Les objectifs thérapeutiques sont, d’une part, le traitement des complications gastro-intestinales des thromboses porte (varices œsophagiennes et compressions biliaires) et, d’autre part, de réduire l’extension de la thrombose dans le système porte.

Traitement étiologique et des complications de l’hypertension portale

Le traitement étiologique est primordial. Les mesures thérapeutiques ayant établi leur efficacité chez des patients cirrhotiques (bêtabloquants, traitement endoscopique des varices œsophagiennes) peuvent s’appliquer aux patients avec thrombose de la veine porte [4].

Traitement anticoagulant

Aucun essai randomisé contrôlé n’a évalué les anticoagulants dans le traitement de la thrombose porte. Condat et al. ont proposé un arbre décisionnel pour le traitement anticoagulant des thromboses de la veine porte [5].

Thrombose aiguë

Dans quatre études rassemblant 42 patients [27-30], l’évolution de la thrombose porte récente traitée par anticoagulant (héparine rapidement relayée par antivitamine K) conduit à une reperméabilisation partielle ou complète du tronc porte dans près de 90 % des cas avec un faible risque d’infarctus mésentérique et de complications d’hypertension portale. La durée du traitement sera évaluée en fonction de l’état prothrombotique sous-jacent, il sera poursuivi 6 mois si aucune affection prothrombotique n’a été identifiée par analogie au traitement de la thrombose veineuse profonde des membres inférieurs avec un INR cible compris entre 2 et 3 [5]. Un traitement thrombolytique (streptokinase, RTPA) a parfois été proposé avec succès [31].

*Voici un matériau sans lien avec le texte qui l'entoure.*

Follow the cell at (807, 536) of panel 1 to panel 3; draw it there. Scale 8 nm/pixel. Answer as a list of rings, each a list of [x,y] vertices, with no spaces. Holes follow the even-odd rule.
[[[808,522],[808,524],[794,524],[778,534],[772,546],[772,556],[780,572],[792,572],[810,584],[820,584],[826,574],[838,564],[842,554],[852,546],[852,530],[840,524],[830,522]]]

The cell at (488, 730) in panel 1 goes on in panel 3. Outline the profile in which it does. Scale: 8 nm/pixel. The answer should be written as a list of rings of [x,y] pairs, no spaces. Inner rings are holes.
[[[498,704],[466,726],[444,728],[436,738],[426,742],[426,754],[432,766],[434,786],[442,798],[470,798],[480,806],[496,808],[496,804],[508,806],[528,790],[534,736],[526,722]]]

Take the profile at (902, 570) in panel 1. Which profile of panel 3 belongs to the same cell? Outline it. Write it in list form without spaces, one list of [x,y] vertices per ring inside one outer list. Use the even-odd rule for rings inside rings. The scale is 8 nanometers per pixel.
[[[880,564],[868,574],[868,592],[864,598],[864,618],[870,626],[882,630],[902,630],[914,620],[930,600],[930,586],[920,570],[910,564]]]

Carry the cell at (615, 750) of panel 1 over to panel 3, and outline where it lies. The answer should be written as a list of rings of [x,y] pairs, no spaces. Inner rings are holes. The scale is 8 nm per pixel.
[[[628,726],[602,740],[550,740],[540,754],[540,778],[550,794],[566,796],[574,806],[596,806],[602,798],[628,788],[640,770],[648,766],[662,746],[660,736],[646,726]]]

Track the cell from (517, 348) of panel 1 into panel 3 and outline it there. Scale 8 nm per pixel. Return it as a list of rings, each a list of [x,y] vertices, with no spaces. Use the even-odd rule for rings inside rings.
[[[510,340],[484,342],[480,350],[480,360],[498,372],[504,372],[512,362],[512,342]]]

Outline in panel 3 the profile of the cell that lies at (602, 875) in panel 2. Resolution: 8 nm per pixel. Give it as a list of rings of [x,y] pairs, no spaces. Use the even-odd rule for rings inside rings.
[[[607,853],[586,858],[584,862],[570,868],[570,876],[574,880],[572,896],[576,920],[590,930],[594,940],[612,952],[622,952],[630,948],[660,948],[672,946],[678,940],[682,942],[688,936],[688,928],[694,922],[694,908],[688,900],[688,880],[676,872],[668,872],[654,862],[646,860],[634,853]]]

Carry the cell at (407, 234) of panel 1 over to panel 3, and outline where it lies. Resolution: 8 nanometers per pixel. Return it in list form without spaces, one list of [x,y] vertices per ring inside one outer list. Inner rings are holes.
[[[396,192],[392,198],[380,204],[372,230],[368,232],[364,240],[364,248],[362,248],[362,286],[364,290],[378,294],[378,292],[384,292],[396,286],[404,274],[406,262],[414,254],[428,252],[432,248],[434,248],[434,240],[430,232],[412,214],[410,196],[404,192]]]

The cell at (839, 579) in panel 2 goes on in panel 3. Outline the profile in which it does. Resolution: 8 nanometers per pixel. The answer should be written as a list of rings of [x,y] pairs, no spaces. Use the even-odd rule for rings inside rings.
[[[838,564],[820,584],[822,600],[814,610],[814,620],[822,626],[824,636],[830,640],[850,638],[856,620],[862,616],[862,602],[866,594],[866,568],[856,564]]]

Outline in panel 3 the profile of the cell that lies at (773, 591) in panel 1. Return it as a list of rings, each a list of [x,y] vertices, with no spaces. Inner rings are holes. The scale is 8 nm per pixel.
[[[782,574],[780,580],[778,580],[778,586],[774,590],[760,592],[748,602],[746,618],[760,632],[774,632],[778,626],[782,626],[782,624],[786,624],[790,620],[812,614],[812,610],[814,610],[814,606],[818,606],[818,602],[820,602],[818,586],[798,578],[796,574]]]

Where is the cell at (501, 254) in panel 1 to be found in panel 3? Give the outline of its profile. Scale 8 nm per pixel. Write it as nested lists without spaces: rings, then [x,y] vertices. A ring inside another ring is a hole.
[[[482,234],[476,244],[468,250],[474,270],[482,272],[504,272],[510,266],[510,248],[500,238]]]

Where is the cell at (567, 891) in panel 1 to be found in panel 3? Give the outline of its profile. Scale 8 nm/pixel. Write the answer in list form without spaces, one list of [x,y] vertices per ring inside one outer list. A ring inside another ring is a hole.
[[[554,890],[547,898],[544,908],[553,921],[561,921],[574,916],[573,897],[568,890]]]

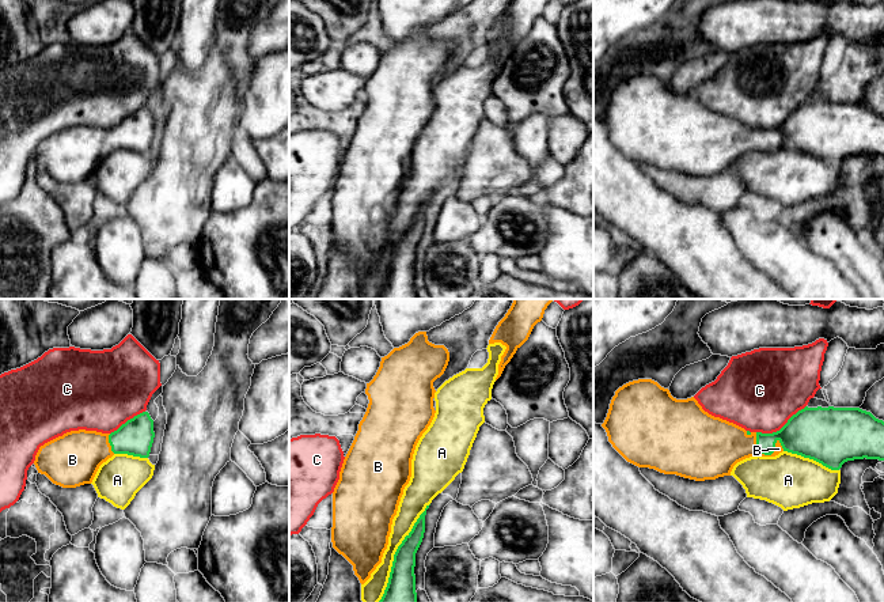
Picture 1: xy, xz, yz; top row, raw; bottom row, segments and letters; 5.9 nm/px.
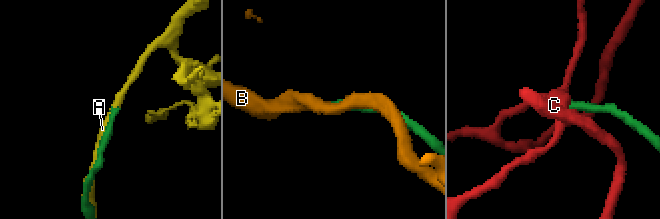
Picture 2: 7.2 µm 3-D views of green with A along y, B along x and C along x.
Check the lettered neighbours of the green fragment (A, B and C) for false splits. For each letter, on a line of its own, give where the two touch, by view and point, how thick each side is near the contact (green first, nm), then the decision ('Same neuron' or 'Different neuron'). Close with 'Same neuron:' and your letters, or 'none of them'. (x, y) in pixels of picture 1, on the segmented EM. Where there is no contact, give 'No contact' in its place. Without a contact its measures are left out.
A: Touches green at xz (395, 552). Thickness 170 nm (green) against 130 nm. Different neuron
B: Touches green at yz (765, 454). Thickness 240 nm (green) against 50 nm. Same neuron
C: Touches green at yz (782, 427). Thickness 320 nm (green) against 480 nm. Different neuron
Same neuron: B

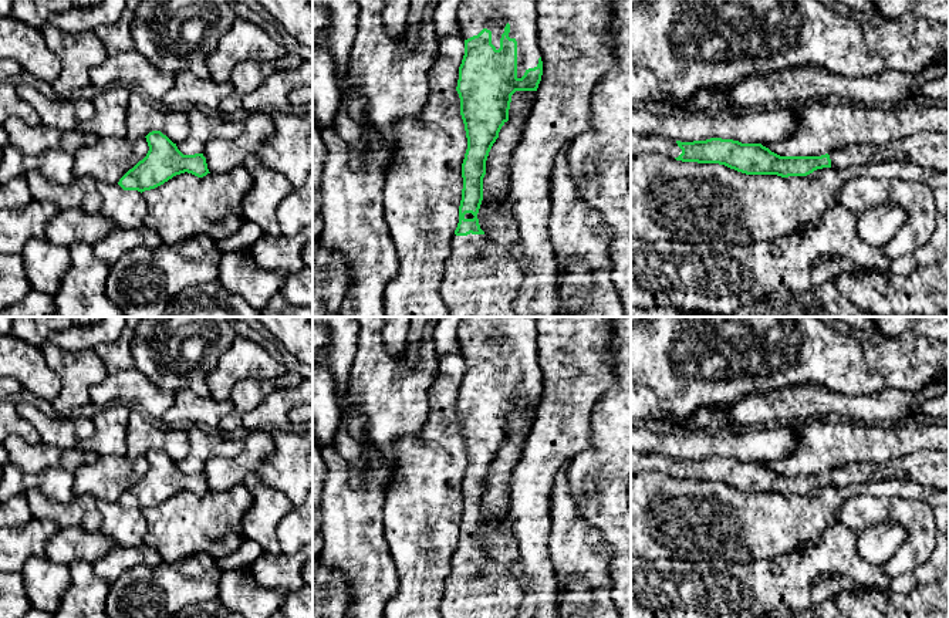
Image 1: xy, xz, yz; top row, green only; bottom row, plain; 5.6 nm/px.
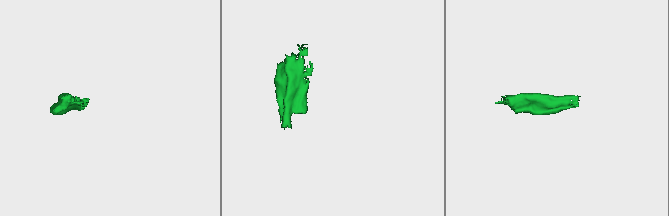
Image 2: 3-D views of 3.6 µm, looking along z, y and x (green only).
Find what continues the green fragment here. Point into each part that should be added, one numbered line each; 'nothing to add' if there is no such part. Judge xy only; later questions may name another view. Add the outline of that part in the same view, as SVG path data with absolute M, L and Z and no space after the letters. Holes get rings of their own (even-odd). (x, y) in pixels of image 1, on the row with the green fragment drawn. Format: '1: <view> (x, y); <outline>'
nothing to add

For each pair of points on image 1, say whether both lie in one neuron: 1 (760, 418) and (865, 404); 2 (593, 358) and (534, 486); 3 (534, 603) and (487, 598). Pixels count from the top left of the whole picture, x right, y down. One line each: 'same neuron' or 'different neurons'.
1: same neuron
2: same neuron
3: different neurons

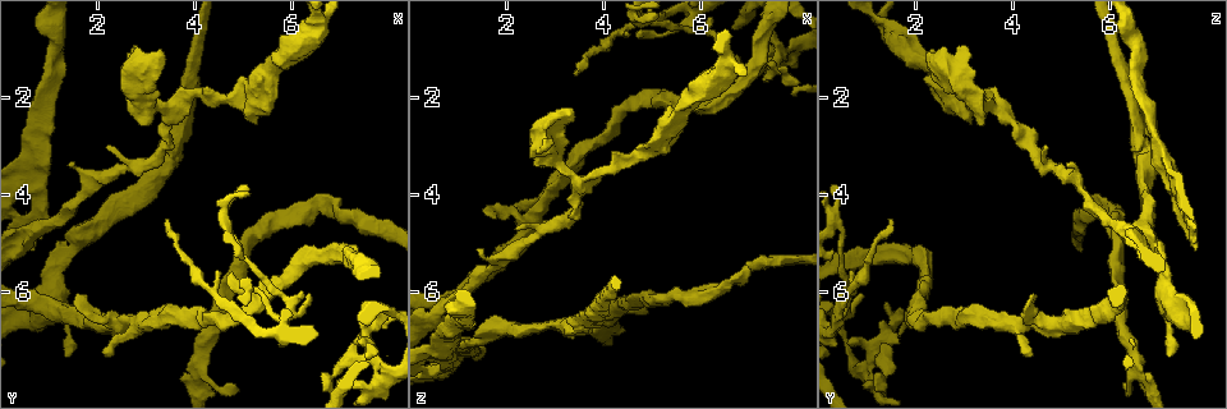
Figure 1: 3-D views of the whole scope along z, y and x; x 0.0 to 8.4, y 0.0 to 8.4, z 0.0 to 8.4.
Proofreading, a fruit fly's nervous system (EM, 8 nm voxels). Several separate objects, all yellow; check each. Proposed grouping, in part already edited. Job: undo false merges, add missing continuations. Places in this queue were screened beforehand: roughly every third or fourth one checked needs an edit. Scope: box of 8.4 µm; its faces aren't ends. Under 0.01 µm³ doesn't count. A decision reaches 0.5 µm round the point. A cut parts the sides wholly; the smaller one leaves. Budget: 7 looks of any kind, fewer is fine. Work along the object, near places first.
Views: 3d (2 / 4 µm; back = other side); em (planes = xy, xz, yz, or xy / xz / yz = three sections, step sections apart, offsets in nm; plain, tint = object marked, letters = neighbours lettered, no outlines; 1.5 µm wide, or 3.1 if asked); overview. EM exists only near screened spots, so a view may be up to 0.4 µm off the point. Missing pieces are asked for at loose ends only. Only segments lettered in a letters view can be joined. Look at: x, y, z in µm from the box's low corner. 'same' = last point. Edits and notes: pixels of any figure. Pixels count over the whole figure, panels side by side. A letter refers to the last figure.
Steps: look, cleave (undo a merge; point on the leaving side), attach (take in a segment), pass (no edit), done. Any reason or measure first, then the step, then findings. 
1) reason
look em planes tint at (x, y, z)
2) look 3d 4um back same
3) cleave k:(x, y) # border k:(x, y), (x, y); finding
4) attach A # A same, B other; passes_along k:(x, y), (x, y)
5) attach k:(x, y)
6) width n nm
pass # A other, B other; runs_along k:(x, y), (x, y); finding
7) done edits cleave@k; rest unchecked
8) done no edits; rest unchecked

free end
look em xy step 8 letters at (2.15, 7.15, 4.40)

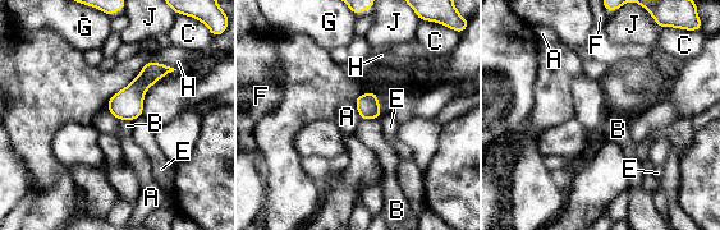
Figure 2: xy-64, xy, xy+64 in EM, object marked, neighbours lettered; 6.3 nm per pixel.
width 150 nm
pass # A other, B other, C other, E other, F other, G other, H other, J other; border 2:(353, 100), (361, 119); none of them fits

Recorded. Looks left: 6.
look em planes letters at (1.55, 3.40, 5.10)

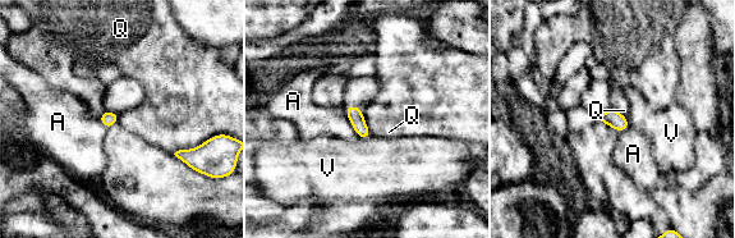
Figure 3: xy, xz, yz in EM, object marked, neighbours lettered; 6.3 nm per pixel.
width 100 nm
pass # A other, Q other, V other; no lettered segment goes on from it

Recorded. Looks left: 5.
an open end
look em planes letters at (3.30, 1.05, 2.35)

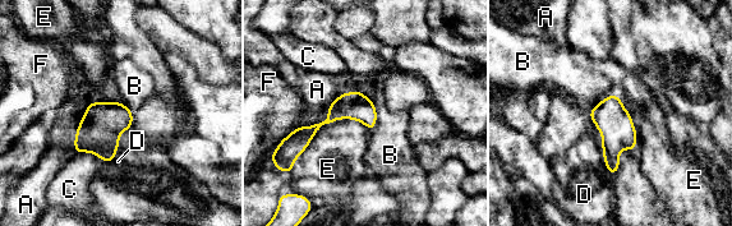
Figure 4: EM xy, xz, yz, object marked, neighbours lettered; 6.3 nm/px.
pass # A other, B other, C other, D other, E other, F other; no lettered segment goes on from it

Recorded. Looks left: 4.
done no edits; rest unchecked

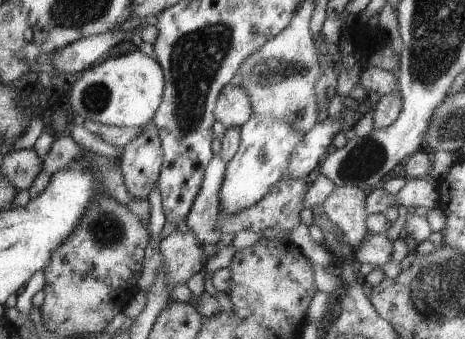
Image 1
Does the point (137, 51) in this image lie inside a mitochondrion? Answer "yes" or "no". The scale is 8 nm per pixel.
no

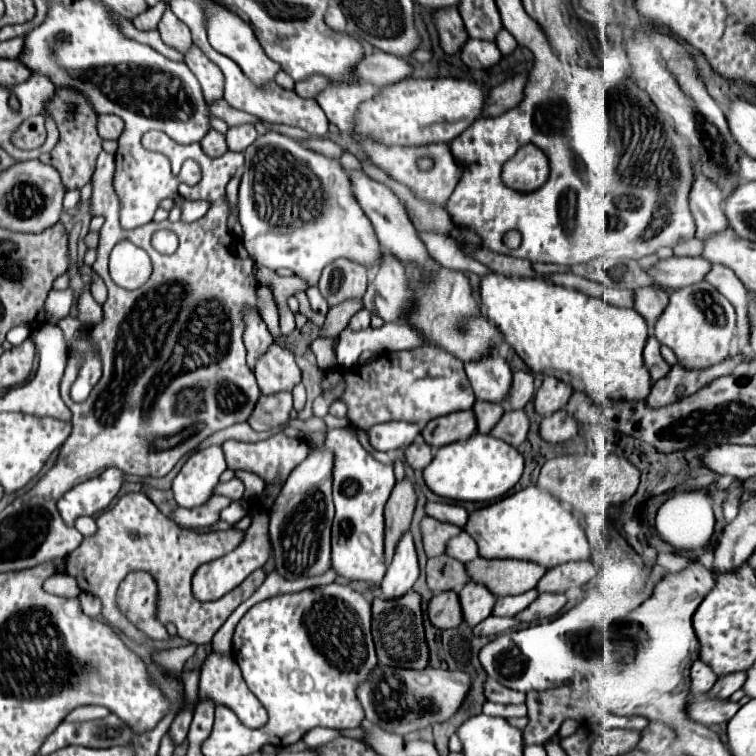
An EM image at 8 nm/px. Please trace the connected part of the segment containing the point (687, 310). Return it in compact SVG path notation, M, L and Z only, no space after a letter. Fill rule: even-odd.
M702 281L690 287L674 289L668 295L668 305L652 325L652 335L662 345L668 345L684 367L702 369L720 363L728 357L734 325L736 325L736 313L732 303L724 295L720 295L710 283Z

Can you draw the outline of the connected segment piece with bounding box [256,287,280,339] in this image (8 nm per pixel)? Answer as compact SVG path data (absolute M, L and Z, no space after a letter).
M258 287L256 297L258 297L260 315L262 315L264 323L268 325L272 337L276 339L276 335L280 335L280 329L278 329L278 311L276 311L276 303L272 299L272 291L268 287Z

L’insertion d’un shunt intrahépatique portosystémique par voie transjugulaire (TIPS) associée à une anticoagulation est également possible en cas de thrombose porte précédant ou compliquant une transplantation hépatique [4] afin de réduire l’hypertension portale.

Thrombose ancienne

Dans une étude rétrospective de 136 cas d’adultes atteints de thrombose de la veine porte et indemnes de cirrhose ou de cancer [32], l’incidence des thromboses au cours du suivi (5,5 pour 100 patient-années, IC 95 % ; 3,8-7,2) équivalait quasiment à la moitié de l’incidence des hémorragies digestives dues à l’hypertension portale (12,5 pour 100 patient-années, IC 95 % 10-15) et la mortalité par accident de thrombose était identique à la mortalité par hémorragie digestive (2 décès par infarctus veineux mésentérique et 2 décès par rupture de varices œsophagiennes) ; aucun de ces 4 décès n’est survenu chez des patients traités par anticoagulants. Le traitement anticoagulant était associé à une réduction du risque d’infarctus veineux mésentérique. L’analyse multivariée des facteurs de risque d’hémorragie ne montrait pas de modification significative de l’incidence ou de la gravité des hémorragies chez les patients traités par anticoagulants par rapport aux patients non traités par anticoagulants.

Ainsi, en cas de cavernome portal (thrombose porte ancienne), le traitement anticoagulant prolongé sera proposé en cas d’affection prothrombotique identifiée. Celui-ci sera administré avec prudence s’il existe des varices œsophagiennes.

Certains auteurs préconisent le traitement anticoagulant en cas de cirrhose de la classe A de Child ou chez les patients en attente de transplantation hépatique [33].

Conclusion

La thrombose de la veine porte est dans la majorité des cas la conséquence d’une ou plusieurs affections prothrombotiques. La cirrhose et le carcinome hépatocellulaire sont à évoquer systématiquement. Un syndrome myéloprolifératif doit être attentivement recherché même en l’absence d’anomalies de l’hémogramme.

On retiendra comme indications à l’anticoagulation chez les malades indemnes de cirrhose : la thrombose récente de la veine porte et la thrombose ancienne de la veine porte associée à une affection prothrombotique au stade de cavernome en l’absence de varices œsophagiennes. Si des varices œsophagiennes n’ayant jamais saigné sont présentes, les anticoagulants seront associés au traitement préventif des hémorragies dues à l’hypertension portale [33].

Un consensus clair pour le traitement des thromboses porte ne sera obtenu qu’avec un grand essai randomisé contrôlé.